A reti unificate i telegiornali, tutti nessuno escluso, hanno riassunto la festa dell'Unità attorno alle parole del premier che diceva che gli ultimi dati Istat hanno confermato che l'occupazione in Italia sta crescendo, che questo è avvenuto grazie al Jobs Act, lanciando anche una stoccata di fioretto, anzi una sciabolata << dove sono ora i gufi che criticavano il Jobs Act? >>.

Ecco noi abbiamo raccolto la sfida...

Presente! Siamo qui! Per quanti ancora non lo sapessero il Jobs Act è un mostro legislativo nato con l'intento di scardinare le garanzie dell'articolo 18 (in particolare il licenziamento per giusta causa) in modo tale che il datore di lavoro se oggi vuole licenziare non deve sforzarsi di trovare una giusta causa per farlo. Perché anche se il licenziamento è ritenuto illegittimo dal Tar mediante ricorso non è previsto il reintegro ma solo un corrispettivo in denaro. Il Jobs Act quindi è un contratto a tempo indeterminato senza tutele, anzi è l'unico contratto a tempo indeterminato che oggi possono fare (perché quello classico con le tutele dell'art 18 non esiste più). 

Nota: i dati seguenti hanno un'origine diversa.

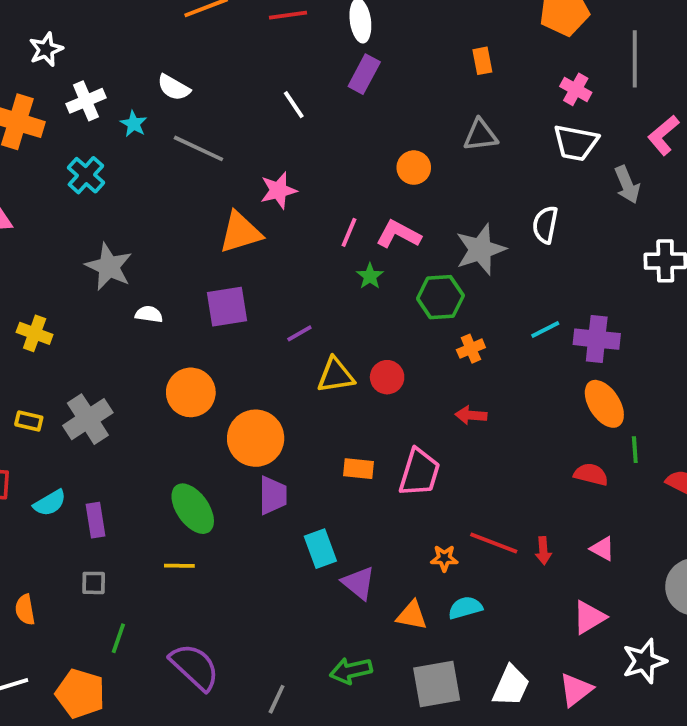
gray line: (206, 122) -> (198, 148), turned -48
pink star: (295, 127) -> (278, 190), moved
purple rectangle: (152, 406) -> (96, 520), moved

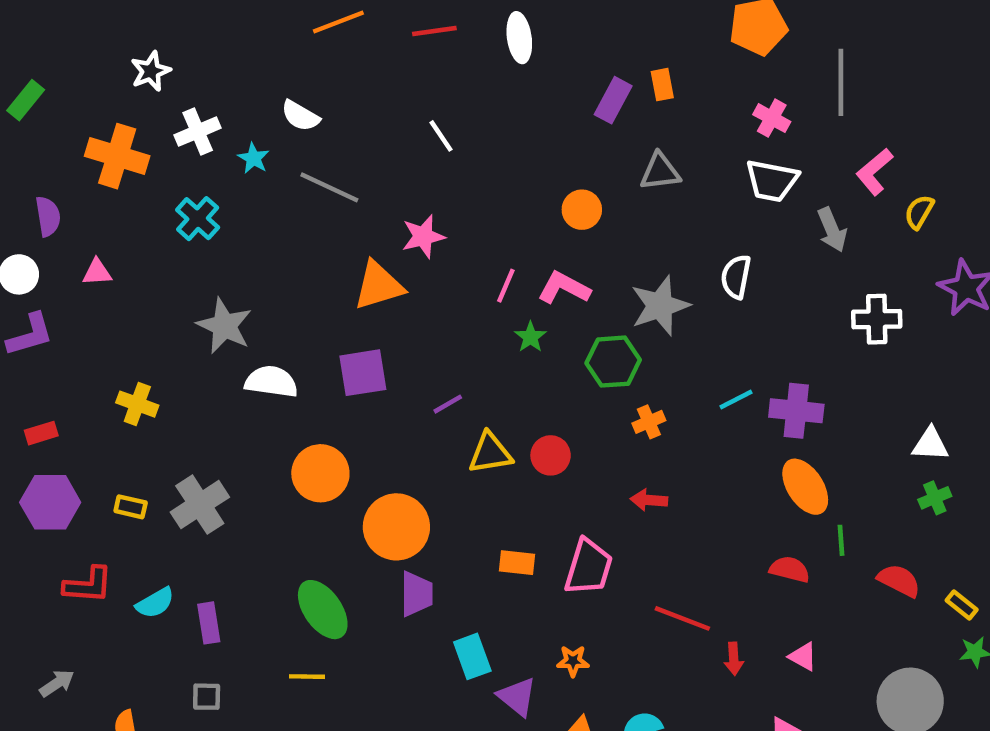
purple rectangle: (364, 74) -> (613, 100), moved
white semicircle: (149, 314) -> (271, 382), size x1.6
red line: (494, 543) -> (682, 618), moved
orange star: (444, 558) -> (573, 661), moved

Quindi se Renzi dice il vero, se in altre parole la spinta propulsiva a questo incremento di occupazione è stata data dal Jobs Act (cioè le aziende assumono di più grazie all'utilizzo del Jobs Act) dovremmo avere secondo dati Istat un incremento notevole di contratti a tempo indeterminato e una notevole diminuzione dei contratti a tempo determinato (per i quali ovviamente il Jobs Act non vale)....e invece? 

Invece i dati Istat sull'occupazione evidenziano un aumento rispetto a luglio 2016 di 286 mila contratti a termine contro gli appena 92 mila di indeterminato quindi una realtà diversa da quella raccontata da Pinocchio. In particolare i contratti a termine continuano a essere elargiti con un tasso di crescita del 22%, quelli a tempo indeterminato del 4%, ciò vuol dire che il datore di lavoro ancora oggi e nonostante le garanzie del Jobs Act preferisce ricorrere ai contratti a tempo determinato piuttosto che all'indeterminato, ergo il fine del Jobs Act di imporre un cambio di rotta, utilizzando delle concessioni che lo avrebbero reso più appetibile per i datori di lavoro, non è stato raggiunto anzi al netto degli sgravi fiscali che sono stati elargiti generosamente agli imprenditori di turno, si è dimostrato un totale fallimento!

Ma si sa con il Babbo Geppetto indagato il Pinocchio non ha tempo per perdersi in questi formalismi...Avanti tutta!